None of us had even heard of it and we all looked bemused as he went on about Bart and Homer Simpson, who, he said as he departed, we were "going to hear a lot more of". He would lay on a screening for us, at which few of us saw what he did. Today The Simpsons is one of the biggest assets in global TV, generating billions in revenue for 21st Century Fox, the heart of the Murdoch empire. It is also one of the prize assets which Walt Disney Co is now acquiring from him in a deal worth $66 billion (Dh242bn), including debt.

For months Disney has been trying to persuade Mr Murdoch to sell the Simpsons along with a large chunk of Fox's media assets, including the Fox movie and TV studios, its highly profitable cable channels and its regional sports networks. After months of on-off talks, during which the giant cable network Comcast (it owns NBC-Universal) and Viacom approached him, a deal has finally been agreed under which Disney, besides the US domestic businesses, picks up key international assets including a 39 per cent stake in the UK-based Sky pay-TV company, as well as Star TV, which is growing rapidly in India, and Fox's stake in the Hulu digital streaming service. According to YipitData, which monitors these things, a combined Disney and Fox would own almost 20 per cent of the TV shows aired on Netflix, making it the second-largest provider of content to the streaming service after CBS. Neither company, increasingly concerned by the rise of Netflix and Amazon, could have done that on their own. And Murdoch knew it.

In Murdoch's heyday it would have been the other way around – he would be buying Disney. He did try – twice – to take over Time Warner which would have given him the scale needed to stay in the ferociously competitive market which the US media industry has become as the tech giants have moved in. And he has held talks with Disney over a number of years but always had the door slammed in his face. Baffled by the internet, in which — like so many newspaper proprietors — he has lost hundreds of millions, he bought the Wall Street Journal and for the past four years has been battling with UK regulators to get full control of Sky.
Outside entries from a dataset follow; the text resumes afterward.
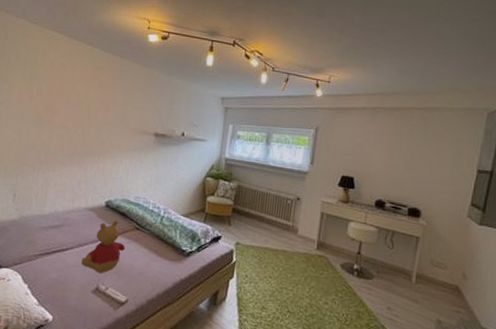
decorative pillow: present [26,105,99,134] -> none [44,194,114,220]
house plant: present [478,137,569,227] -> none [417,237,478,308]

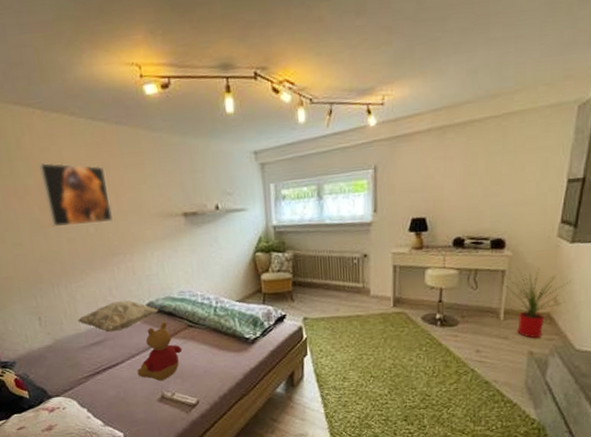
decorative pillow: none [44,194,114,220] -> present [77,300,159,333]
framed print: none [49,74,102,129] -> present [39,163,113,227]
house plant: none [417,237,478,308] -> present [504,267,571,339]

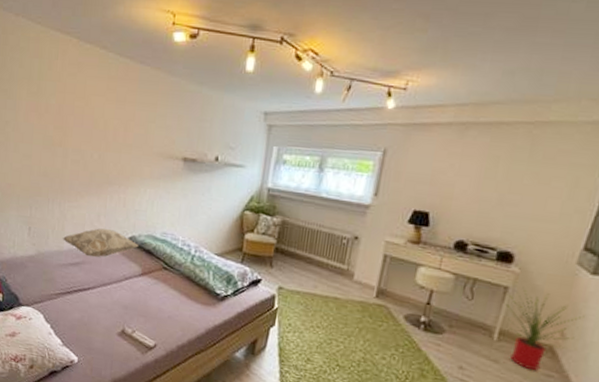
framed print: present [39,163,113,227] -> none [61,87,120,153]
stuffed bear: present [137,321,183,381] -> none [104,258,153,316]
Age has not dulled his ambition, but it has taken its toll on his energies and his ability to keep up with fast-moving trends which could engulf him. The internet came out of nowhere to wipe broad swathes of value out of his newspaper business which he confessed he lost control of, forcing him to spin it off into a separate company and close his beloved News of the World. He bought into social media through MySpace and failed miserably, losing another couple of billion. He has also been facing up to the reality that Google and Facebook are killing his advertising revenues. And now there is streaming media, which he did not see coming and which could undermine his whole empire.

So when Disney offered him $60bn (in shares) for a large chunk of assets from his 21st Century Fox corporation, he was interested enough to enter into discussions, which broke down after they leaked in his own Wall Street Journal. Now comes the announcement that agreement has been reached on a deal that effectively puts a value on Fox stock of $40, against $27 only three weeks ago.
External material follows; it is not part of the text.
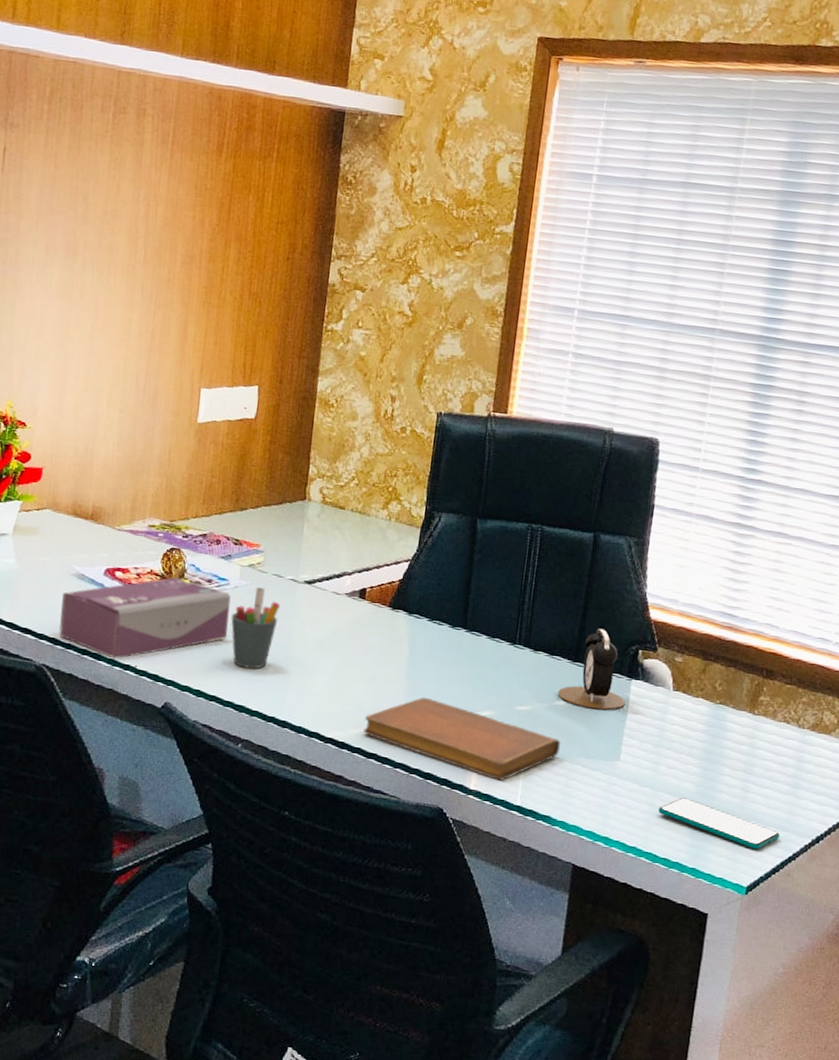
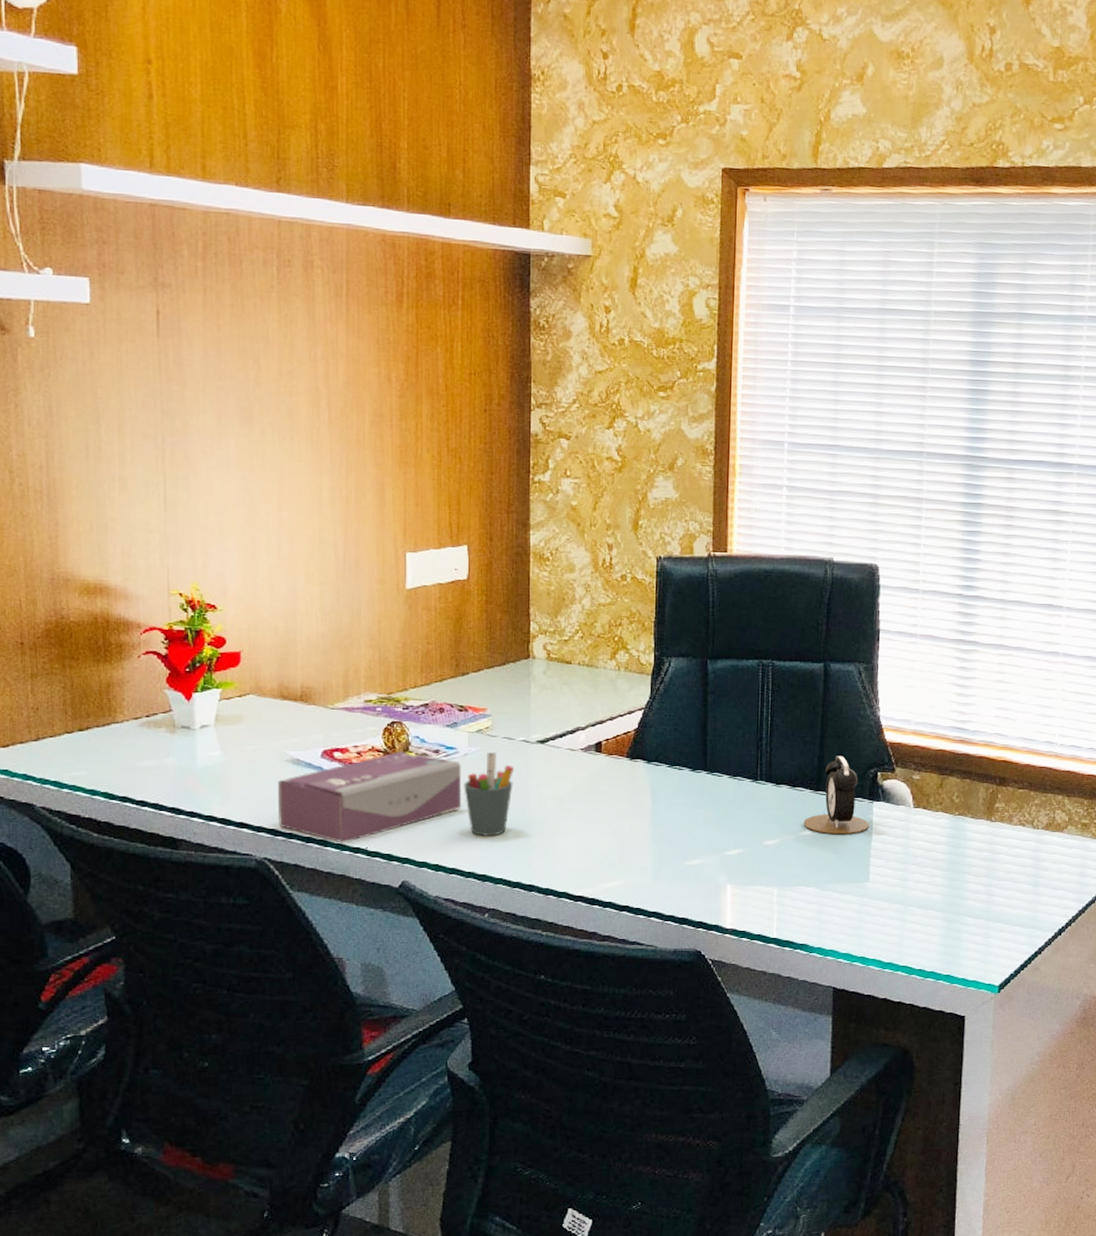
notebook: present [363,697,561,781] -> none [613,843,810,916]
smartphone: present [658,797,780,850] -> none [910,909,1025,949]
In many ways, the deal suits the old man just fine. The Murdoch family owns 17 per cent of Fox (worth $10bn at the offer price), but has kept a tight control of it through special voting shares. That will translate into a 5 per cent stake in Disney, which, given the benefits which both sides think will accrue from the deal, is an attractive investment. It is still unclear if Rupert's son James, Fox's chief executive, will join Disney following the deal or strike off on his own, but what is clear is that the Murdochs will still be left with a substantial media empire centred around the businesses they are most comfortable with: newspapers and traditional TV.

The remaining Fox assets will be spun off into a separate company which will keep the Fox News cable channel that Murdoch founded from scratch and which he is inordinately proud of, the Fox broadcast network and the Fox Sports 1 channel, all dear to his heart. It will also retain some valuable properties, including a studio lot in Los Angeles.

The big question now is: will he re-merge the media empire he broke up a few years ago in the hope of persuading the UK regulators to let him buy Sky? The Murdoch family controls 39 per cent of the separately quoted News Corporation, owners of the Sunday Times, Times, Sun, the New York Post and of course the Wall Street Journal for which he paid $5bn. It has a market value of $9.5bn, about the same size as the rump of Fox. That gives him what he enjoys most: political influence, both in the US and the UK.

It should be enough to keep him busy in his twilight years.